Amigos do Fingidor

quinta-feira, 24 de abril de 2014

O pajé tupinambá



João Bosco Botelho


         Em maio de 1986, as agências de notícias divulgaram a pajelança do cacique Raoni no pesquisador Augusto Ruschi, gravemente enfermo, com cirrose hepática. O aparecimento da doença foi associado ao veneno de um sapo dendrobata, que teria sido inoculado no ornitólogo durante uma das suas viagens ao Amazonas.
         As imagens da pajelança foram vistas por milhões de pessoas, no mundo, fascinadas com o cacique Raoni soprando fumaça de tabaco sobre o pesquisador e fazendo gestos invocando os espíritos dos mortos, para ajudar na cura do grande naturalista.
         O ritual se prolongou alguns dias e não mudou o curso da enfermidade.

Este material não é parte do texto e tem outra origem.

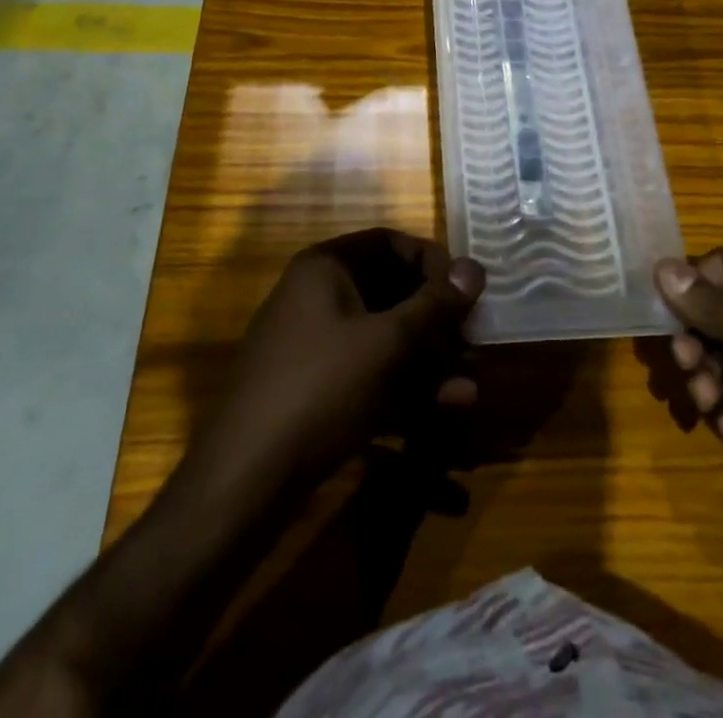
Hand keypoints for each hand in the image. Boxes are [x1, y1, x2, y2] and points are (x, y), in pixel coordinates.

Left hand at [184, 230, 484, 504]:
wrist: (245, 479)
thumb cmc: (321, 387)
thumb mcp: (386, 342)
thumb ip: (434, 304)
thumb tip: (476, 267)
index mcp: (325, 268)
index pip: (389, 242)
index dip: (431, 261)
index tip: (466, 289)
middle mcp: (317, 296)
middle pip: (389, 291)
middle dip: (435, 318)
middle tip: (472, 338)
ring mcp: (315, 345)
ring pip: (383, 337)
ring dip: (428, 358)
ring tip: (469, 383)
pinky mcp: (317, 389)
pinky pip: (370, 373)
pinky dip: (405, 385)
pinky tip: (446, 405)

O inesquecível Augusto Ruschi morreu algumas semanas depois, num centro de tratamento intensivo, em Vitória do Espírito Santo.
         As sociedades científicas divulgaram notas explicativas sobre certas características das mais de quarenta espécies da família Dendrobatidae: apesar de bem estudada, não existia registro de os venenos serem capazes de determinar cirrose hepática. Esses anfíbios possuem algumas glândulas subcutâneas onde secretam  alcaloides que em contato com a pele humana causam somente pequenas queimaduras na pele.
         Chamou atenção da imprensa internacional o apoio oferecido pelo presidente da república para que o ritual fosse consumado o mais rápido possível, tendo inclusive oferecido o transporte aéreo para levar o pajé até o pesquisador.
         Como ponte para compreender aquele interesse coletivo em torno da pajelança para salvar a vida do ornitólogo, seria bom relembrar a importância do pajé tupinambá no Brasil colônia.
         Existem várias expressões de origem tupi para designar o personagem que exercia durante os primeiros séculos da colonização portuguesa o domínio das práticas de curas entre os tupinambás. Stradelli reconhece o pajé como sinônimo de paié: ''É o médico, o conselheiro da tribo, o padre, o feiticeiro, o depositário autorizado da ciência tradicional. Pajé não é um qualquer. Só os fortes de coração, os que sabem superar as provas de iniciação, que têm o fôlego necessário para ser pajé''. Por outro lado, pagi, pay, payni, paié, paé, piaecé, piaché, pantché são variações de pajé, formadas etimologicamente por pa-yé, aquele que diz o fim ou profeta.
         A relevância social do pajé tupinambá pode ser entendida a partir das várias descrições dos agentes coloniais, entre séculos 16 e 18. A maior parte identificando-os como elementos de resistência à dominação; poucos, elogiando os saberes historicamente acumulados.
         O jesuíta José de Anchieta, um dos primeiros a olhar o pajé como feroz inimigo, escreveu: ''Já não ousas agora servir de teus artifícios, perversos feiticeiros, entre povos que seguem a doutrina de Cristo: já não podes com mãos mentirosas esfregar membros doentes...". Contrariamente, o médico Guilherme Piso, chefe dos Serviços Médicos das Índias Ocidentais, da comitiva de Maurício de Nassau, registrou: “Prescindem de laboratórios, ademais, sempre têm à mão sucos verdes e frescos de ervas. Rejeitam os remédios compostos de vários ingredientes, preferem os mais simples”. Ao retornar para a Holanda, após a expulsão dos holandeses, Piso levou consigo muitos remédios prescritos pelos pajés tupinambás, em especial as que evitavam as amputações dos pés, quase sempre seguidas da penosa morte pela infecção.

         A esperança de curar o imortal ornitólogo Augusto Ruschi com o sopro da pajelança estava justificada numa história de longa duração.